The connectivity and cytoarchitecture of telencephalic centers except dorsal and medial pallium were studied in the fire-bellied toad Bombina orientalis by anterograde and retrograde Biocytin labeling and intracellular Biocytin injection (total of 148 intracellularly labeled neurons or neuron clusters). Our findings suggest the following telencephalic divisions: (1) a central amygdala-bed nucleus of the stria terminalis in the caudal midventral telencephalon, connected to visceral-autonomic centers; (2) a vomeronasal amygdala in the caudolateral ventral telencephalon receiving input from the accessory olfactory bulb and projecting mainly to the preoptic region/hypothalamus; (3) an olfactory amygdala in the caudal pole of the telencephalon lateral to the vomeronasal amygdala receiving input from the main olfactory bulb and projecting to the hypothalamus; (4) a medial amygdala receiving input from the anterior dorsal thalamus and projecting to the medial pallium, septum, and hypothalamus; (5) a ventromedial column formed by a nucleus accumbens and a ventral pallidum projecting to the central amygdala, hypothalamus, and posterior tubercle; (6) a lateral column constituting the dorsal striatum proper rostrally and the dorsal pallidum caudally, and a ventrolateral column constituting the ventral striatum. We conclude that the caudal mediolateral complex consisting of the extended central, vomeronasal, and olfactory amygdala of anurans represents the ancestral condition of the amygdaloid complex. During the evolution of the mammalian telencephalon this complex was shifted medially and involuted. The mammalian basolateral amygdala apparently is an evolutionary new structure, but the medial portion of the amygdalar complex of anurans reveals similarities in input and output with this structure and may serve similar functions.

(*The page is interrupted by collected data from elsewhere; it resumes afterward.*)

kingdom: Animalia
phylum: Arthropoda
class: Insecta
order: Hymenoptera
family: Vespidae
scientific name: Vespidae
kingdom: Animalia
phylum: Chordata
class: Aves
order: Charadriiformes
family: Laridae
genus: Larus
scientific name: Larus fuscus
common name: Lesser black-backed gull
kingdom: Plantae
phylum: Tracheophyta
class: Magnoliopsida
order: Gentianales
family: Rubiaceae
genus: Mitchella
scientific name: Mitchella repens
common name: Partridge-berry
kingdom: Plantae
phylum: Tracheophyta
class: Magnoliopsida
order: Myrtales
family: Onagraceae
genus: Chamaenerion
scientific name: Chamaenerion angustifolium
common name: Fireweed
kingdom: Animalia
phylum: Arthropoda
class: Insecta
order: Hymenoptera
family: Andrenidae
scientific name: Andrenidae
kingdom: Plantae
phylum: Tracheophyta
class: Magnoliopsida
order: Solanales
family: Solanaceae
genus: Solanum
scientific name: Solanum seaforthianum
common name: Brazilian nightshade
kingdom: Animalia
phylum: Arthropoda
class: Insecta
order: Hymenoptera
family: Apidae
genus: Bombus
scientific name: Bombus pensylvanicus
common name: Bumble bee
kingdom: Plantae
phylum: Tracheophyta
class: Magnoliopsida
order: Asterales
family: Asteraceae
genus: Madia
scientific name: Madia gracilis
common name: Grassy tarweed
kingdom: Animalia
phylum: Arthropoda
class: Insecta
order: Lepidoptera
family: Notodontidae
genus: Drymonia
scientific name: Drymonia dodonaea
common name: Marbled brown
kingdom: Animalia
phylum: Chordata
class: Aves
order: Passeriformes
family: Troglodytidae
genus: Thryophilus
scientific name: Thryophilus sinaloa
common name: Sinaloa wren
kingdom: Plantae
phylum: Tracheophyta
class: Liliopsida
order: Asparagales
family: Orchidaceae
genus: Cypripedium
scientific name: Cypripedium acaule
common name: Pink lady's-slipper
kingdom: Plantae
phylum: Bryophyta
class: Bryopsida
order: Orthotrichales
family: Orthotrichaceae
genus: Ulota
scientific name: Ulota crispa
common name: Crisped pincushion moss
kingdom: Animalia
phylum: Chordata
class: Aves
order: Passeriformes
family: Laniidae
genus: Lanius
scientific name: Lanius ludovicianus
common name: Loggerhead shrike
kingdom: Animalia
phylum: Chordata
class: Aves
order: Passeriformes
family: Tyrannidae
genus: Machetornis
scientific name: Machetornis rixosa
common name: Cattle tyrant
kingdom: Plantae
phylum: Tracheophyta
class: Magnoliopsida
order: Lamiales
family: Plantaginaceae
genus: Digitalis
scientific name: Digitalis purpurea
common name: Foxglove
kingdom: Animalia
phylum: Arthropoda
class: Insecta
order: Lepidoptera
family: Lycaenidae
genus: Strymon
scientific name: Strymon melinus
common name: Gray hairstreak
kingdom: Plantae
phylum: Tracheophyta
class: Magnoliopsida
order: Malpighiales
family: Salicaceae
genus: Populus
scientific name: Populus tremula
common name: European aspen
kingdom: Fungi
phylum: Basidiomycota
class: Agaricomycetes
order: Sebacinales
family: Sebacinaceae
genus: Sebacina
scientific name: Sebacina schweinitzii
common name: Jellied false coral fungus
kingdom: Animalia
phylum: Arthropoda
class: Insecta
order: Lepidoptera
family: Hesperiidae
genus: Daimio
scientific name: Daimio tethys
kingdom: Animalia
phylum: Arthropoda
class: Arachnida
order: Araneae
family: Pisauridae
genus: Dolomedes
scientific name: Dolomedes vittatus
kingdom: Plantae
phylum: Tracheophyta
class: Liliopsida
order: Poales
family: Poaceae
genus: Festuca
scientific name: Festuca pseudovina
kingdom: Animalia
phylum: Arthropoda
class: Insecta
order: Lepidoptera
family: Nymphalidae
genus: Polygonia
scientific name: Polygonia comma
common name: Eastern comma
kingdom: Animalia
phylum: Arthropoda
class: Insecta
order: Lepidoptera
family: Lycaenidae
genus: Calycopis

Current concepts in neuroanatomical tracing.[Pubmed:10856608]
Prog Neurobiol. 2000 Nov;62(4):327-51.
The development of new axonal tract tracing and cell labelling methods has revolutionised neurobiology in the last 30 years. The aim of this review is to consider some of the key methods of neuroanatomical tracing that are currently in use and have proved invaluable in charting the complex interconnections of the central nervous system. The review begins with a short overview of the most frequently used tracers, including enzymes, peptides, Biocytin, latex beads, plant lectins and the ever-increasing number of fluorescent dyes. This is followed by a more detailed consideration of both well established and more recently introduced neuroanatomical tracing methods. Technical aspects of the application, uptake mechanisms, intracellular transport of tracers, and the problems of subsequent signal detection, are also discussed. The methods that are presented and discussed in detail include: (1) anterograde and retrograde neuroanatomical labelling with fluorescent dyes in vivo, (2) labelling of post mortem tissue, (3) developmental studies, (4) transcellular tracing (phagocytosis-dependent staining of glial cells), (5) electrophysiological mapping combined with neuronal tract tracing, and (6) simultaneous detection of more than one axonal tracer. (7) Versatile protocols for three-colour labelling have been developed to study complex patterns of connections. It is envisaged that this review will be used to guide the readers in their selection of the most appropriate techniques to apply to their own particular area of interest.